Она крутилась с боку на бок, потом решительно встала, закуталась в халат, который ей одолжила Ира, и вышла на кухню. Не успела она закурить, как послышался скрип двери, потом осторожные шаги, и на кухне появилась Татьяна. С чисто умытым лицом и распущенными волосами, в длинной, до пят, нежно-сиреневой ночной рубашке она казалась рано располневшей молоденькой девушкой. В эту минуту никто не сказал бы, что ей тридцать пять, она следователь, в третий раз замужем и ждет ребенка.
– Ты чего не спишь? – вполголоса спросила она. – Нервничаешь?
– Да нет, скорее просто переживаю. Таня, у тебя часто начальники менялись?
– Конечно. За все время работы их штук шесть сменилось.
– И как, трудно к новому привыкать?
– Трудно только в первые два раза, – улыбнулась Татьяна. – Потом вырабатывается стереотип, механизм приспосабливания, и дальше уже легче. Почему ты спрашиваешь об этом?
– Гордеев уходит.
– И для тебя это проблема? – удивилась Татьяна.
– Не то слово. Трагедия. Я десять лет с ним проработала. Это вообще всего лишь второй начальник в моей жизни. Не представляю, как я буду без него. Да и не только я, все мы в ужасе. Понимаешь, у нас как- то сложилось впечатление, что Колобок – вечен, что он будет с нами всегда. Умом-то мы понимали, что так не бывает, но думать об этом не хотелось. Он есть, он каждый день на работе, мы за ним как за каменной стеной. Это ведь очень важно, когда ты не боишься своего начальника. Доверяешь ему.
– Естественно. Если боишься начальника, то пытаешься скрыть от него ошибки и неприятности, а они потом разрастаются до такой катастрофы, с которой уже и не знаешь, что делать.
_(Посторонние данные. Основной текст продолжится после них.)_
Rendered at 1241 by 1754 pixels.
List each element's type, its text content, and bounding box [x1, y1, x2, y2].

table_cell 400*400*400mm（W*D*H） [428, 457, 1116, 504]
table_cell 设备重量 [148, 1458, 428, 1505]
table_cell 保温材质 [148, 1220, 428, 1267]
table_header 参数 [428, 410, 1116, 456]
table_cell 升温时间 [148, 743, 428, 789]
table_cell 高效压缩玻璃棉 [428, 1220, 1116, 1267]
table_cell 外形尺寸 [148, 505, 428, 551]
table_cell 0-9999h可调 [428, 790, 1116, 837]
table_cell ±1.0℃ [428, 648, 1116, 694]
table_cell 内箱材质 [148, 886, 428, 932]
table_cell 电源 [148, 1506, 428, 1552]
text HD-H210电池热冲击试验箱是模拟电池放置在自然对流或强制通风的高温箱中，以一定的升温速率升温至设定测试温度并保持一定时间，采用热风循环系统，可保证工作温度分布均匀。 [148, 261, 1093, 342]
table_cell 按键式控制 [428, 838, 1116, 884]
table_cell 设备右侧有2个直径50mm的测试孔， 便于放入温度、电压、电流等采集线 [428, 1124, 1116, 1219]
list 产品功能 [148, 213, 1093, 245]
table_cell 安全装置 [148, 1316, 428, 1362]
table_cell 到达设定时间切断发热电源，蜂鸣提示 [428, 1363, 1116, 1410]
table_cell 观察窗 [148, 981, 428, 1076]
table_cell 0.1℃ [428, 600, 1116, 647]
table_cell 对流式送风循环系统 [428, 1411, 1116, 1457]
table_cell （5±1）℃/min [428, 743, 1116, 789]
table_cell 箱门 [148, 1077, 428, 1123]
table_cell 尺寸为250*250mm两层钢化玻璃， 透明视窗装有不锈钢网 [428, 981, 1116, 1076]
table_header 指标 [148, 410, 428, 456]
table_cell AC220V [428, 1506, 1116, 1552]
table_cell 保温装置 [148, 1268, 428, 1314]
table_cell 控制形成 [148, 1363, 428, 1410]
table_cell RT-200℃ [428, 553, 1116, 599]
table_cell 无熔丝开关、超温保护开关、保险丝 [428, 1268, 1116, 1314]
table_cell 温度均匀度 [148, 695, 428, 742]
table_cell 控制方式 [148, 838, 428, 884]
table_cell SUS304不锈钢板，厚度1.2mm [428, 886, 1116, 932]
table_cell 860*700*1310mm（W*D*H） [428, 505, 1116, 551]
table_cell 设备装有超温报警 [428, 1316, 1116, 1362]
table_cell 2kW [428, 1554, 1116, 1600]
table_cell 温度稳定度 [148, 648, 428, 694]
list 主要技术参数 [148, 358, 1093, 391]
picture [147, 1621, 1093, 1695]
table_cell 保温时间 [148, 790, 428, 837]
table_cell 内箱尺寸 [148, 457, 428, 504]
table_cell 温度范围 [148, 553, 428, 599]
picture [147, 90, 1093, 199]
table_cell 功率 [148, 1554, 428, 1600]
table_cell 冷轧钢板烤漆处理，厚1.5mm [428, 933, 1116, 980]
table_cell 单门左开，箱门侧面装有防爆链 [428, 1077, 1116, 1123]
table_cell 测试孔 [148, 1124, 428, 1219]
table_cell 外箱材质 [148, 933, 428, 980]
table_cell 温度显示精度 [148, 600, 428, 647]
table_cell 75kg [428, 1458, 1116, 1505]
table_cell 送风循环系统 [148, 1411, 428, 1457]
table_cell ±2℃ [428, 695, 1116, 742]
– Вот-вот, – подхватила Настя. – Он же сам нас всегда учил: ошибки надо признавать и исправлять немедленно, пока еще можно что-то исправить. Мы со своими ошибками постоянно к нему бегали, может быть, потому и работали намного успешнее, чем многие другие. И потом, он нас приучил к тому, что за наши ошибки мы перед вышестоящими начальниками не отдуваемся. Он сам всегда ходил «на ковер», нас прикрывал. Нам, конечно, мозги вправлял, но по делу. И потом, он умел это делать как-то необидно. Получается, он приручил нас, а теперь бросает. Я знаю, я не имею права так говорить. Никто не имеет права требовать от человека, чтобы он ломал свою жизнь из жалости к подчиненным. Это глупо.
– Не знаю, – задумчиво произнесла Татьяна. – Я ведь попала почти в такую же ситуацию. Приручила Ирку, взяла ее на свое иждивение, она и привыкла, что можно не работать и не иметь профессии и при этом ни в чем не нуждаться в материальном плане. Она постоянно чувствовала свою нужность, необходимость, то есть у нее не было тоски от ощущения собственной никчемности, бесполезности. И когда встал вопрос о том, что я уезжаю, а она остается, я чувствовала себя ужасно виноватой. Мне казалось, что я не имею права ее бросать. Конечно, все получилось к лучшему, когда оказалось, что у меня будет ребенок. Просто стало понятно, что мы друг без друга не обойдемся. Я ее не брошу. И она меня тоже.
– Хорошо вам, – с завистью вздохнула Настя. – Чем бы эдаким Колобку забеременеть, чтобы он понял, что не должен с нами расставаться?
– Пусть он забеременеет какой-нибудь идеей. Например, придумает новое подразделение, которое сам и возглавит, а вас всех к себе заберет.
– Ну да. А убийства раскрывать кто будет?